Abstract Source: NSF
With the rise of artificial intelligence in recent years, Deep Neural Networks (DNNs) have been widely used because of their high accuracy, excellent scalability, and self-adaptiveness properties. Many applications employ DNNs as the core technology, such as face detection, speech recognition, scene parsing. To meet the high accuracy requirement of various applications, DNN models are becoming deeper and larger, and are evolving at a fast pace. They are computation and memory intensive and pose intensive challenges to the conventional Von Neumann architecture used in computing. The key problem addressed by the project is how to accelerate deep learning, not only inference, but also training and model compression, which have not received enough attention in the prior research.

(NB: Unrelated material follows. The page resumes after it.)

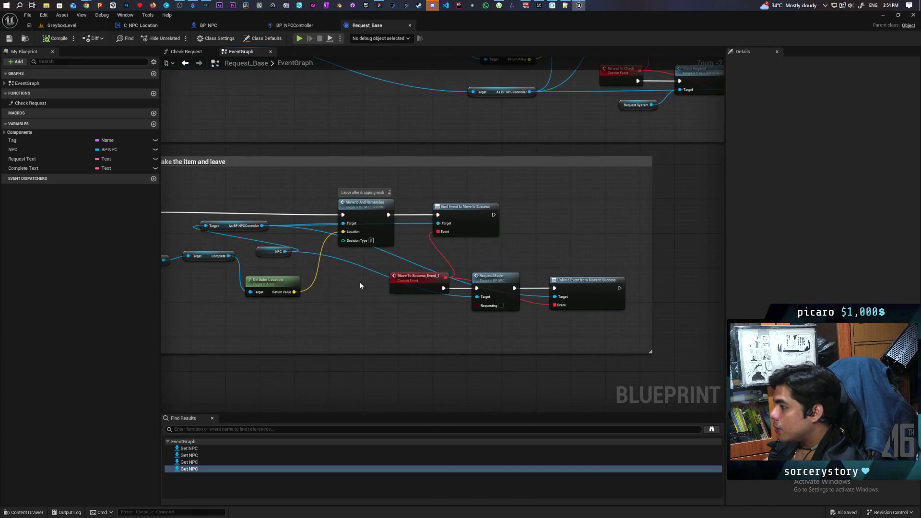
scroll(361, 285, down, 2)
click(60, 26)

This endeavor has the potential to enable the design of fast and energy-efficient deep learning systems, applications of which are found in our daily lives — ranging from autonomous driving, through mobile devices, to IoT systems, thus benefiting the society at large.

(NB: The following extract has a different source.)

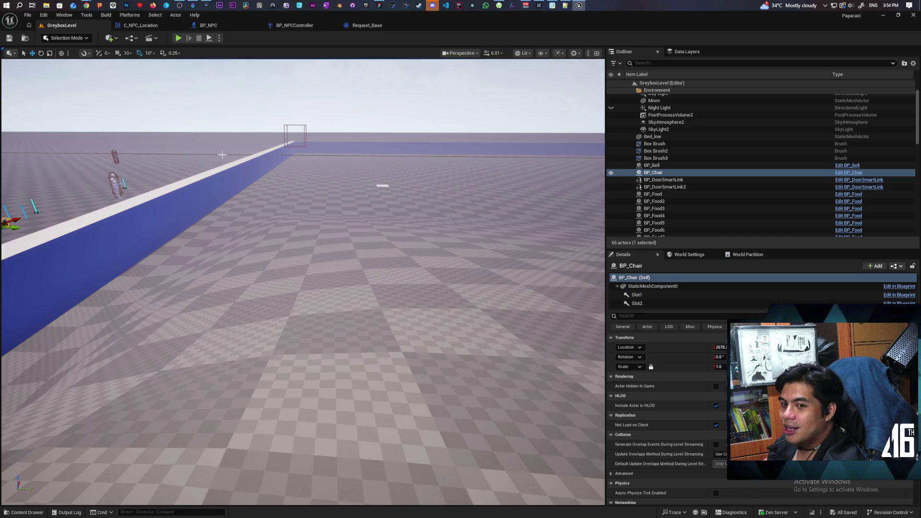
- Play the level in the editor and walk the purple character forward past the rock, then switch to the browser
click(181, 37)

The outcome of this project is FASTLEAP – an Field Programmable Gate Array (FPGA)-based platform for accelerating deep learning. The platform takes in a dataset as an input and outputs a model which is trained, pruned, and mapped on FPGA, optimized for fast inferencing. The project will utilize the emerging FPGA technologies that have access to High Bandwidth Memory (HBM) and consist of floating-point DSP units. In a vertical perspective, FASTLEAP integrates innovations from multiple levels of the whole system stack algorithm, architecture and down to efficient FPGA hardware implementation. In a horizontal perspective, it embraces systematic DNN model compression and associated FPGA-based training, as well as FPGA-based inference acceleration of compressed DNN models. The platform will be delivered as a complete solution, with both the software tool chain and hardware implementation to ensure the ease of use. At algorithm level of FASTLEAP, the proposed Alternating Direction Method of Multipliers for Neural Networks (ADMM-NN) framework, will perform unified weight pruning and quantization, given training data, target accuracy, and target FPGA platform characteristics (performance models, inter-accelerator communication). The training procedure in ADMM-NN is performed on a platform with multiple FPGA accelerators, dictated by the architecture-level optimizations on communication and parallelism. Finally, the optimized FPGA inference design is generated based on the trained DNN model with compression, accounting for FPGA performance modeling. The project will address the following SPX research areas: 1) Algorithms: Bridging the gap between deep learning developments in theory and their system implementations cognizant of performance model of the platform. 2) Applications: Scaling of deep learning for domains such as image processing. 3) Architecture and Systems: Automatic generation of deep learning designs on FPGA optimizing area, energy-efficiency, latency, and throughput.